Job item
Among the entries below, how many lines contain the string "beginning"? Only the number, please.

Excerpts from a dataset

::::::

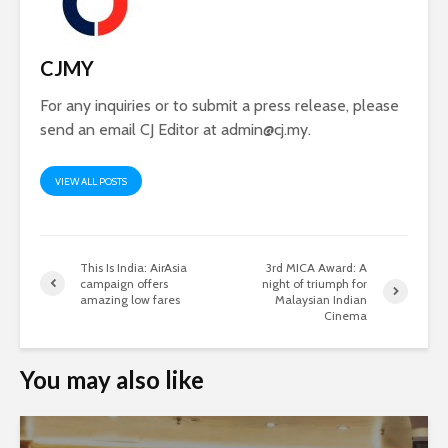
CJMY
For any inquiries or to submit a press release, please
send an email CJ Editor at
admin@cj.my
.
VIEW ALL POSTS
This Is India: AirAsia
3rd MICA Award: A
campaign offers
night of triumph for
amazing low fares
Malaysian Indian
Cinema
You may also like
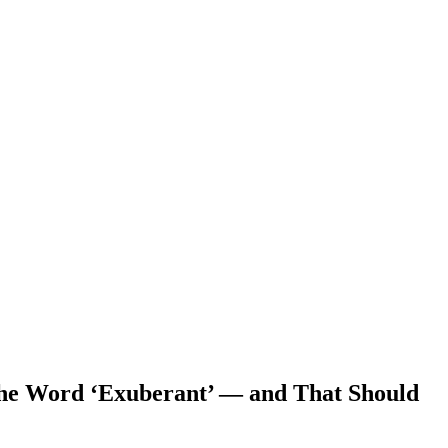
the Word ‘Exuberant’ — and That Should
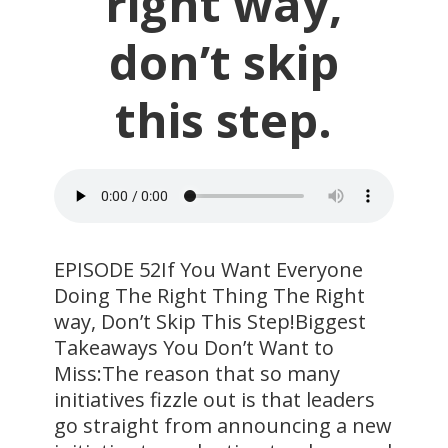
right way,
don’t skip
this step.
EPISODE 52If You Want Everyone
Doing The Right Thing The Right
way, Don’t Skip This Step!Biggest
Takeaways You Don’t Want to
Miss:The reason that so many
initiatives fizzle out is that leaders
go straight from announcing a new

::::::

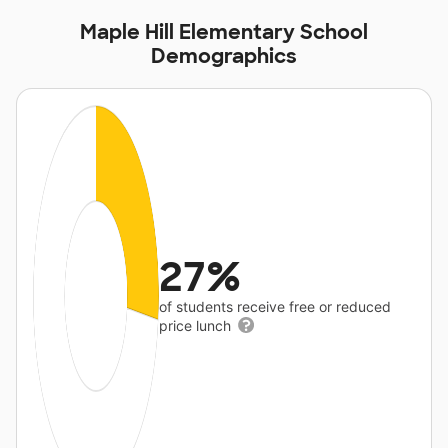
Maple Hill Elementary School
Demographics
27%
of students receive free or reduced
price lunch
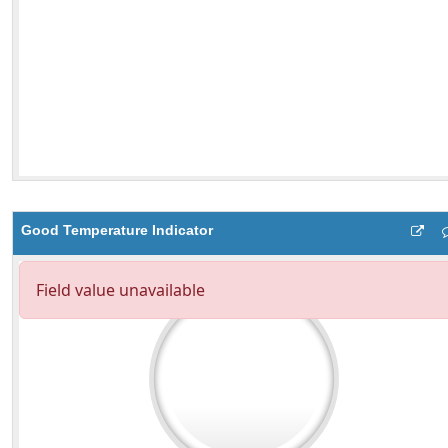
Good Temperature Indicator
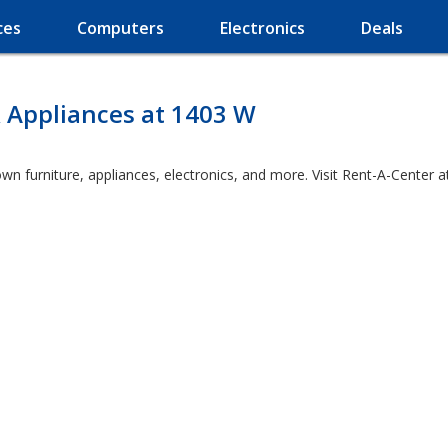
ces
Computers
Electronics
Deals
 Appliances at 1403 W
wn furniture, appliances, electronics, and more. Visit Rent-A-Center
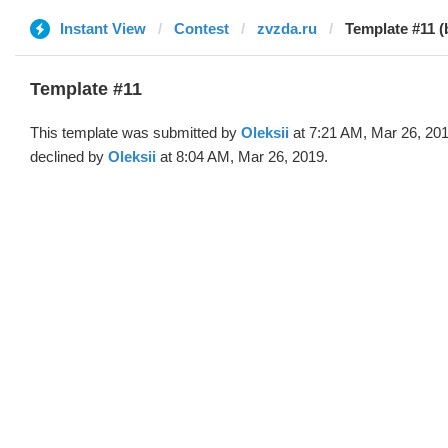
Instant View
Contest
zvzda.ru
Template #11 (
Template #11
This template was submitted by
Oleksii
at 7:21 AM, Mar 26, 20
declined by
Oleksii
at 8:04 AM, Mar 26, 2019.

::::::

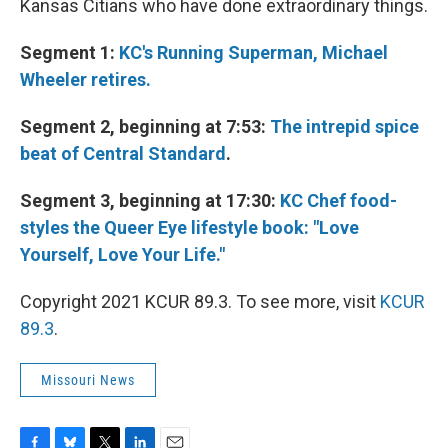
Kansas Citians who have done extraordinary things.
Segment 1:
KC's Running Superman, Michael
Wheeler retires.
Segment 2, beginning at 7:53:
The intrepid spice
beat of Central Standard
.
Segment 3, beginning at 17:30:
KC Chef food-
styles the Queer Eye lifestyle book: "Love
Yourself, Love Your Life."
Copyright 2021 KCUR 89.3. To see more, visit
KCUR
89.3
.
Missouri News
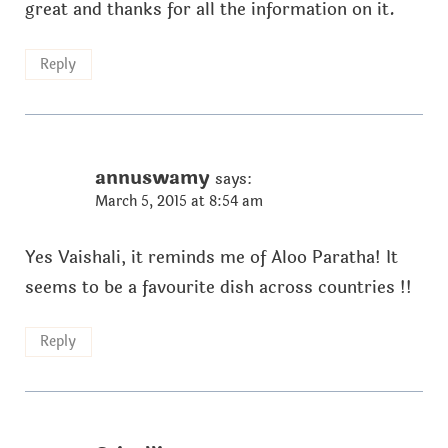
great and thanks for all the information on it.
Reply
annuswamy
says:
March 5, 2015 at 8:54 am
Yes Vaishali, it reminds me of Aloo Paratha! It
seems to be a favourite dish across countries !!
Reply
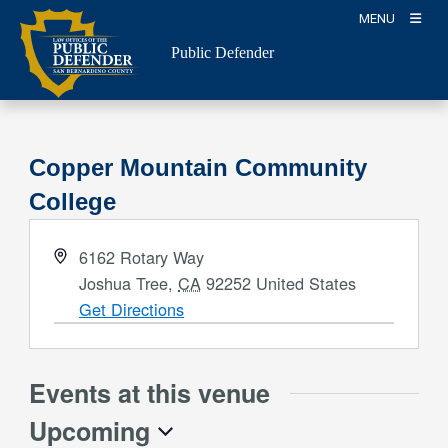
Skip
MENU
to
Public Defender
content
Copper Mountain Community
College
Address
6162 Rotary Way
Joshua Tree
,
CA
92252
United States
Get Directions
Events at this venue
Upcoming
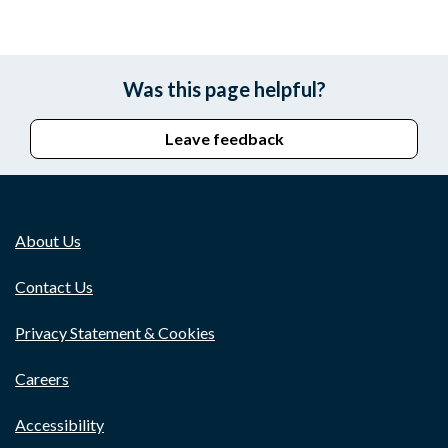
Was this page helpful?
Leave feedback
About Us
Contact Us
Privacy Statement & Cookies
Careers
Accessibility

::::::

Completed task
2